## Your assignment
Your answer should be one number, the count of lines in the listing below containing the word "unrecomm".

## Data extract

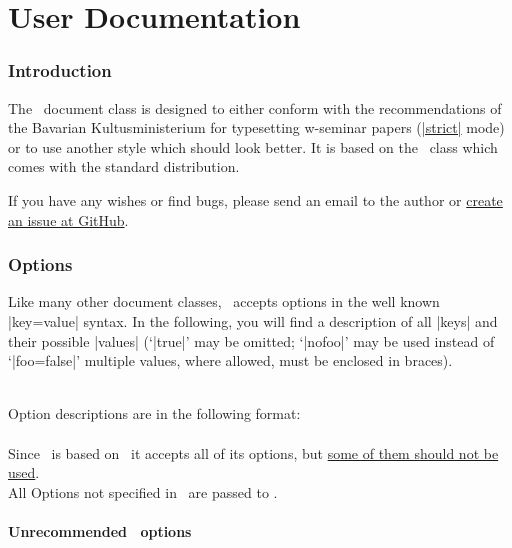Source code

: \part{User Documentation}


\section{Introduction}

The \wsemclassic\ document class is designed to either conform with the
recommendations of the Bavarian Kultusministerium for typesetting
w-seminar papers (\hyperlink{udoc.opt.strict}{|strict|} mode) or to use another
style which should look better. It is based on the \report\ class which
comes with the standard  distribution.

If you have any wishes or find bugs, please send an email to the author or
\href{https://github.com/jorsn/wsemclassic/issues}{create an issue at GitHub}.

\hypertarget{sec.options}{\section{Options}}

Like many other  document classes, \wsemclassic\ accepts options in
the well known |key=value| syntax. In the following, you will find a
description of all |keys| and their possible |values|
(`|true|' may be omitted; `|nofoo|' may be used instead of `|foo=false|' multiple
values, where allowed, must be enclosed in braces).

\noindent\\ Option descriptions are in the following format:\\

 \\


\noindent
Since \wsemclassic\ is based on \report\ it accepts all of its options, but
\hyperlink{subsubsec.unrecomm}{some of them should not be used}.\\

\noindent
All Options not specified in \wsemclassic\ are passed to \report.

\hypertarget{subsubsec.unrecomm}{\subsection{Unrecommended \report\ options}}

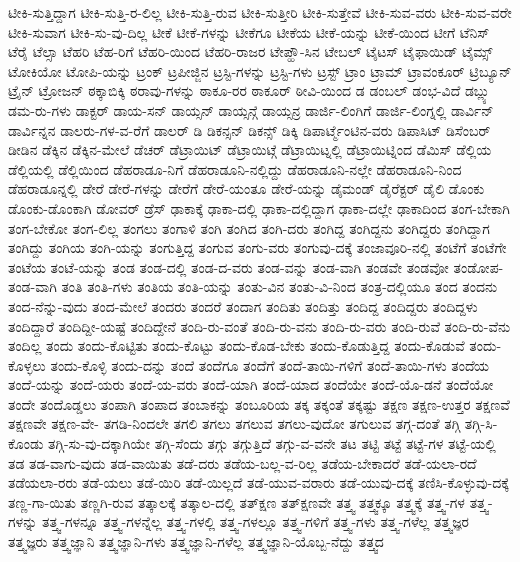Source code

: {ಟೀಕಿ-ಸುತ್ತಿದ್ದಾಗ
ಟೀಕಿ-ಸುತ್ತಿ-ರ-ಲಿಲ್ಲ
ಟೀಕಿ-ಸುತ್ತಿ-ರುವ
ಟೀಕಿ-ಸುತ್ತೀರಿ
ಟೀಕಿ-ಸುತ್ತೇವೆ
ಟೀಕಿ-ಸುವ-ವರು
ಟೀಕಿ-ಸುವ-ವರೇ
ಟೀಕಿ-ಸುವಾಗ
ಟೀಕಿ-ಸು-ವು-ದಿಲ್ಲ
ಟೀಕೆ
ಟೀಕೆ-ಗಳನ್ನು
ಟೀಕೆಗೂ
ಟೀಕೆಯ
ಟೀಕೆ-ಯನ್ನು
ಟೀಕೆ-ಯಿಂದ
ಟೀಗೆ
ಟೆನಿಸ್
ಟೆರೈ
ಟೆಲ್ಸಾ
ಟೆಹರಿ
ಟೆಹ-ರಿಗೆ
ಟೆಹರಿ-ಯಿಂದ
ಟೆಹರಿ-ರಾಜರ
ಟೇಪ್ಹೌ-ಸಿನ
ಟೇಬಲ್
ಟೈಟಸ್
ಟೈಫಾಯಿಡ್
ಟೈಮ್ಸ್
ಟೋಕಿಯೋ
ಟೋಪಿ-ಯನ್ನು
ಟ್ರಂಕ್
ಟ್ರಪೀಜ್ಜಿನ
ಟ್ರಸ್ಟಿ-ಗಳನ್ನು
ಟ್ರಸ್ಟಿ-ಗಳು
ಟ್ರಸ್ಟ್
ಟ್ರಾಂ
ಟ್ರಾಮ್
ಟ್ರಾವಂಕೂರ್
ಟ್ರಿಬ್ಯೂನ್
ಟ್ರೈನ್
ಟ್ರೋಜನ್
ಠಕ್ಕಾಬಿಕ್ಕಿ
ಠರಾವು-ಗಳನ್ನು
ಠಾಕೂ-ರರ
ಠಾಕೂರ್
ಠೀವಿ-ಯಿಂದ
ಡ
ಡಂಬಲ್
ಡಂಭ-ವಿದೆ
ಡಬ್ಲ್ಯು
ಡಮ-ರು-ಗಳು
ಡಾಕ್ಟರ್
ಡಾಯ-ಸನ್
ಡಾಯ್ಸನ್
ಡಾಯ್ಸನ್ಗೆ
ಡಾಯ್ಸನ್ರ
ಡಾರ್ಜಿ-ಲಿಂಗಿಗೆ
ಡಾರ್ಜಿ-ಲಿಂಗ್ನಲ್ಲಿ
ಡಾರ್ವಿನ್
ಡಾರ್ವಿನ್ನನ
ಡಾಲರು-ಗಳ-ವ-ರೆಗೆ
ಡಾಲರ್
ಡಿ
ಡಿಕನ್ಸನ್
ಡಿಕನ್ಸ್
ಡಿಕ್ಕಿ
ಡಿಪಾರ್ಟ್ಮೆಂಟಿನ-ವರು
ಡಿಪಾಸಿಟ್
ಡಿಸೆಂಬರ್
ಡೀಡಿನ
ಡೆಕ್ಕಿನ
ಡೆಕ್ಕಿನ-ಮೇಲೆ
ಡೆಚರ್
ಡೆಟ್ರಾಯಿಟ್
ಡೆಟ್ರಾಯಿಟ್ಗೆ
ಡೆಟ್ರಾಯಿಟ್ನಲ್ಲಿ
ಡೆಟ್ರಾಯಿಟ್ನಿಂದ
ಡೆಮಿಸ್
ಡೆಲ್ಲಿಯ
ಡೆಲ್ಲಿಯಲ್ಲಿ
ಡೆಲ್ಲಿಯಿಂದ
ಡೆಹರಾಡೂ-ನಿಗೆ
ಡೆಹರಾಡೂನಿ-ನಲ್ಲಿದ್ದು
ಡೆಹರಾಡೂನಿ-ನಲ್ಲೇ
ಡೆಹರಾಡೂನಿ-ನಿಂದ
ಡೆಹರಾಡೂನ್ನಲ್ಲಿ
ಡೇರೆ
ಡೇರೆ-ಗಳನ್ನು
ಡೇರೆಗೆ
ಡೇರೆ-ಯಂತೂ
ಡೇರೆ-ಯನ್ನು
ಡೈಮಂಡ್
ಡೈರೆಕ್ಟರ್
ಡೈಲಿ
ಡೊಂಕು
ಡೊಂಕು-ಡೊಂಕಾಗಿ
ಡೋವರ್
ಡ್ರೆಸ್
ಢಾಕಾಕ್ಕೆ
ಢಾಕಾ-ದಲ್ಲಿ
ಢಾಕಾ-ದಲ್ಲಿದ್ದಾಗ
ಢಾಕಾ-ದಲ್ಲೇ
ಢಾಕಾದಿಂದ
ತಂಗ-ಬೇಕಾಗಿ
ತಂಗ-ಬೇಕೋ
ತಂಗ-ಲಿಲ್ಲ
ತಂಗಲು
ತಂಗಾಳಿ
ತಂಗಿ
ತಂಗಿದ
ತಂಗಿ-ದರು
ತಂಗಿದ್ದ
ತಂಗಿದ್ದನು
ತಂಗಿದ್ದರು
ತಂಗಿದ್ದಾಗ
ತಂಗಿದ್ದು
ತಂಗಿಯ
ತಂಗಿ-ಯನ್ನು
ತಂಗುತ್ತಿದ್ದ
ತಂಗುವ
ತಂಗು-ವರು
ತಂಗುವು-ದಕ್ಕೆ
ತಂಜಾವೂರಿ-ನಲ್ಲಿ
ತಂಟೆಗೆ
ತಂಟೆಗೇ
ತಂಟೆಯ
ತಂಟೆ-ಯನ್ನು
ತಂಡ
ತಂಡ-ದಲ್ಲಿ
ತಂಡ-ದ-ವರು
ತಂಡ-ವನ್ನು
ತಂಡ-ವಾಗಿ
ತಂಡವೇ
ತಂಡವೋ
ತಂಡೋಪ-ತಂಡ-ವಾಗಿ
ತಂತಿ
ತಂತಿ-ಗಳು
ತಂತಿಯ
ತಂತಿ-ಯನ್ನು
ತಂತು-ವಿನ
ತಂತು-ವಿ-ನಿಂದ
ತಂತ್ರ-ದಲ್ಲಿಯೂ
ತಂದ
ತಂದನು
ತಂದ-ನೆನ್ನು-ವುದು
ತಂದ-ಮೇಲೆ
ತಂದರು
ತಂದರೆ
ತಂದಾಗ
ತಂದಿತು
ತಂದಿತ್ತು
ತಂದಿದ್ದ
ತಂದಿದ್ದರು
ತಂದಿದ್ದಳು
ತಂದಿದ್ದಾರೆ
ತಂದಿದ್ದೀ-ಯಷ್ಟೆ
ತಂದಿದ್ದೇನೆ
ತಂದಿ-ರು-ವಂತೆ
ತಂದಿ-ರು-ವನು
ತಂದಿ-ರು-ವರು
ತಂದಿ-ರುವೆ
ತಂದಿ-ರು-ವೆನು
ತಂದಿಲ್ಲ
ತಂದು
ತಂದು-ಕೊಟ್ಟಿತು
ತಂದು-ಕೊಟ್ಟು
ತಂದು-ಕೊಡ-ಬೇಕು
ತಂದು-ಕೊಡುತ್ತಿದ್ದ
ತಂದು-ಕೊಡುವೆ
ತಂದು-ಕೊಳ್ಳಲು
ತಂದು-ಕೊಳ್ಳಿ
ತಂದು-ದನ್ನು
ತಂದೆ
ತಂದೆಗೂ
ತಂದೆಗೆ
ತಂದೆ-ತಾಯಿ-ಗಳಿಗೆ
ತಂದೆ-ತಾಯಿ-ಗಳು
ತಂದೆಯ
ತಂದೆ-ಯನ್ನು
ತಂದೆ-ಯರು
ತಂದೆ-ಯ-ವರು
ತಂದೆ-ಯಾಗಿ
ತಂದೆ-ಯಾದ
ತಂದೆಯೇ
ತಂದೆ-ಯೊ-ಡನೆ
ತಂದೆಯೋ
ತಂದೇ
ತಂದೊಡ್ಡಲು
ತಂಪಾಗಿ
ತಂಪಾದ
ತಂಬಾಕನ್ನು
ತಂಬೂರಿಯ
ತಕ್ಕ
ತಕ್ಕಂತೆ
ತಕ್ಕಷ್ಟು
ತಕ್ಷಣ
ತಕ್ಷಣ-ಉತ್ತರ
ತಕ್ಷಣವೆ
ತಕ್ಷಣವೇ
ತಕ್ಷಣ-ವೇ-
ತಗಡಿ-ನಿಂದಲೇ
ತಗಲಿ
ತಗಲು
ತಗಲುವ
ತಗಲು-ವುದೋ
ತಗುಲುವ
ತಗ್ಗ-ದಂತೆ
ತಗ್ಗಿ
ತಗ್ಗಿ-ಸಿ-ಕೊಂಡು
ತಗ್ಗಿ-ಸು-ವು-ದಕ್ಕಾಗಿಯೇ
ತಗ್ಗಿ-ಸೆಂದು
ತಗ್ಗು
ತಗ್ಗುತ್ತಿದೆ
ತಗ್ಗು-ವ-ವನೇ
ತಟ
ತಟ್ಟಿ
ತಟ್ಟೆ
ತಟ್ಟೆ-ಗಳ
ತಟ್ಟೆ-ಯಲ್ಲಿ
ತಡ
ತಡ-ವಾಗು-ವುದು
ತಡ-ವಾಯಿತು
ತಡೆ-ದರು
ತಡೆಯ-ಬಲ್ಲ-ವ-ರಿಲ್ಲ
ತಡೆಯ-ಬೇಕಾದರೆ
ತಡೆ-ಯಲಾ-ರದೆ
ತಡೆಯಲಾ-ರರು
ತಡೆ-ಯಲು
ತಡೆ-ಯಿರಿ
ತಡೆ-ಯಿಲ್ಲದೆ
ತಡೆ-ಯುವ-ವರಾರು
ತಡೆ-ಯುವು-ದಕ್ಕೆ
ತಣಿಸಿ-ಕೊಳ್ಳುವು-ದಕ್ಕೆ
ತಣ್ಣ-ಗಾ-ಯಿತು
ತಣ್ಣಗಿ-ರುವ
ತತ್ಕಾಲಕ್ಕೆ
ತತ್ಕಾಲ-ದಲ್ಲಿ
ತತ್ಕ್ಷಣ
ತತ್ಕ್ಷಣವೇ
ತತ್ತ್ವ
ತತ್ತ್ವಕ್ಕೂ
ತತ್ತ್ವಕ್ಕೆ
ತತ್ತ್ವ-ಗಳ
ತತ್ತ್ವ-ಗಳನ್ನು
ತತ್ತ್ವ-ಗಳನ್ನೂ
ತತ್ತ್ವ-ಗಳನ್ನೆಲ್ಲ
ತತ್ತ್ವ-ಗಳಲ್ಲಿ
ತತ್ತ್ವ-ಗಳಲ್ಲೂ
ತತ್ತ್ವ-ಗಳಿಗೆ
ತತ್ತ್ವ-ಗಳು
ತತ್ತ್ವ-ಗಳೆಲ್ಲ
ತತ್ತ್ವಜ್ಞರ
ತತ್ತ್ವಜ್ಞರು
ತತ್ತ್ವಜ್ಞಾನಿ
ತತ್ತ್ವಜ್ಞಾನಿ-ಗಳು
ತತ್ತ್ವಜ್ಞಾನಿ-ಗಳೆಲ್ಲ
ತತ್ತ್ವಜ್ಞಾನಿ-ಯೊಬ್ಬ-ನೆದ್ದು
ತತ್ತ್ವದ
}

## Expected answer
2